** Exercise text follows **

Cosyne 2008 Workshops
March 3-4, 2008
Snow Bird, Utah
Workshop Title
Real-time processing and the processing of time.
Organizer(s)
Sophie Deneve (ECS): sophie.deneve@ens.fr
Dean Buonomano (UCLA): dbuono@ucla.edu
Abstract
The brain's ability to make sense of the "blooming buzzing confusion" that is our sensory environment relies on the ability of the cortex to extract patterns out of a continuous stream of sensory information. This information is encoded in both space (which afferents are active) and time (the temporal patterns with which afferents are activated). The processing of spatio-temporal patterns must be performed continuously in a real-time fashion. The brain needs to extract information about timing, but also, to use time in order to process information.
Using time to process information: We constantly receive inputs from our sensory receptors and this sensory information needs to be integrated over time. However, in most cases, this integration cannot rely on simple temporal summation of the sensory input: This is because the world and the state of the variables that one tries to infer is likely to vary unpredictably at any time: While it is important to extract as much information as possible from the recent input, it is equally important to forget older inputs that are no longer relevant. Traditional approaches to the most studied perceptual system, the visual system, have emphasized static problems, such as how to localize or recognize an object, or segment an image. This is very far from natural vision whose aim is to detect a succession of visual events, as far as possible, on-line.
Extracting information about timing: Natural stimuli, such as speech, are rich in spatial as well as temporal information. Indeed, speech, for example, can be essentially collapsed into a purely temporal code - Morse Code - which can be decoded in either the auditory, visual or somatosensory modalities.
A neglect of the temporal dimension can be observed in many computational models of neural coding. Neurons fire spikes, which is inherently a time-based code. However, rate coding approach assumes that information is contained in the mean number of action potential. This deprives the spikes of their "event based" nature and relegates them as random samples of the only relevant signal: the rate. Similarly, while significant advances have been made regarding how cortical circuits discriminate static spatial patterns, relatively little is known about how the brain decodes information about timing and temporal patterns.
In this workshop we will bring together neurophysiologist and computational neuroscientists that have worked on 1. Sensory processing on-line, in real time. 2. Neural processing and representation of temporal information
We will in particular investigate whether these two related topics face the same issues and are based on similar neural mechanisms. In particular, do spike times or burst of spikes precisely signal relevant events? Is it related to predictive coding? What are the contributions of inhibition, synaptic short term plasticity, adaptation, refractoriness for perception on-line and perception of time? How do networks of neurons decode temporal information? Is it useful to formalize these problems in a statistical framework, for example as a hidden Markov Model?
Speakers
| Dan Butts | How does natural vision drive precise timing in the visual system, and why? |
| Sophie Deneve | Spiking neural networks performing Bayesian inference over time. |
| Michael Kilgard | Effect of Neural Correlations on Speech Discrimination |
| Michael Mauk | Timing and Temporal Coding in the Cerebellum |
| Gilad Silberberg | Temporal Properties of Excitation & Inhibition in Neocortical Microcircuits |
| Fritz Sommer | title tbd |
| Haim Sompolinsky | Processing of Time Through Space |
| Misha Tsodyks | title tbd |
| Dean Buonomano | Telling Time with State-Dependent Networks and Short-Term Synaptic Plasticity |

** End of Exercise text **

**What is being asked**
Reproduce the passage of the workshop page that begins at the words "Organizer(s)" and stops after the words "to process information.".

** Data listing follows **

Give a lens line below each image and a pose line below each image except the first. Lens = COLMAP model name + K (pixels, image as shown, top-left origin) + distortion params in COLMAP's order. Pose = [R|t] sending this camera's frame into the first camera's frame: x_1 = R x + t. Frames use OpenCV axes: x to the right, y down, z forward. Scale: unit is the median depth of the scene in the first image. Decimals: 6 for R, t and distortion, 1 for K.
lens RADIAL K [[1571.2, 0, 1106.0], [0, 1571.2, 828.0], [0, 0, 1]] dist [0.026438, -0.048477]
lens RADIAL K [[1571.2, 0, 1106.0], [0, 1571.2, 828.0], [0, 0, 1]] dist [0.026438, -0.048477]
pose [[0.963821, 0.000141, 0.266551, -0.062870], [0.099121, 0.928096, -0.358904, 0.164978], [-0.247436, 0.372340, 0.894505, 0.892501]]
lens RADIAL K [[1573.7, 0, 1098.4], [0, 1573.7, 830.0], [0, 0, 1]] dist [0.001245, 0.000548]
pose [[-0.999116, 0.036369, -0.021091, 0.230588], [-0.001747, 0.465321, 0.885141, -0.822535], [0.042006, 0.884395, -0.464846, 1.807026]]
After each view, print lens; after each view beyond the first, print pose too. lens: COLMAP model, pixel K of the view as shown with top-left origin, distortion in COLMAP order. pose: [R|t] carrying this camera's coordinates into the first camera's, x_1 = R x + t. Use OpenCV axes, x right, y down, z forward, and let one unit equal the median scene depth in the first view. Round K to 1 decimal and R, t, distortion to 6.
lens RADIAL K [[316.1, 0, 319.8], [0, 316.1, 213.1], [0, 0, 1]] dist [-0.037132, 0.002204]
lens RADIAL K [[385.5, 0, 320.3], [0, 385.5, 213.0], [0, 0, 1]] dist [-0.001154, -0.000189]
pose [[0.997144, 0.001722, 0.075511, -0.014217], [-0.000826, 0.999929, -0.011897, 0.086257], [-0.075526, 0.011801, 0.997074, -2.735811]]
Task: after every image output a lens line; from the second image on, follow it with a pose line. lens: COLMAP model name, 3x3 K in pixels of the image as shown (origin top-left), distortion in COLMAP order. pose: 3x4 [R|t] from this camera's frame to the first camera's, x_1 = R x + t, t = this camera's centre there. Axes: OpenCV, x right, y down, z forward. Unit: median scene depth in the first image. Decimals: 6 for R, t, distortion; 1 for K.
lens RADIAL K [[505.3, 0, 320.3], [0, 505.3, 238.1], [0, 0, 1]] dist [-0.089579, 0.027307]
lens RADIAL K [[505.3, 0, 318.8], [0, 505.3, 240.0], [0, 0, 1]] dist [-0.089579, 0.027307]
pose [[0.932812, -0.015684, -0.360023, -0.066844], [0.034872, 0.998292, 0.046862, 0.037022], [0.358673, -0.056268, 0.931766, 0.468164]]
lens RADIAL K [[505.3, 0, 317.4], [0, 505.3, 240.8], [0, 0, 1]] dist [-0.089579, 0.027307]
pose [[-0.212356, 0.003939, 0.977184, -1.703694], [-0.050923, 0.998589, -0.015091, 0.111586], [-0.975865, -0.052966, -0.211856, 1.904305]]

** End of Data listing **

**Exercise solution**
Organizer(s)
Sophie Deneve (ECS): sophie.deneve@ens.fr
Dean Buonomano (UCLA): dbuono@ucla.edu
Abstract
The brain's ability to make sense of the "blooming buzzing confusion" that is our sensory environment relies on the ability of the cortex to extract patterns out of a continuous stream of sensory information. This information is encoded in both space (which afferents are active) and time (the temporal patterns with which afferents are activated). The processing of spatio-temporal patterns must be performed continuously in a real-time fashion. The brain needs to extract information about timing, but also, to use time in order to process information.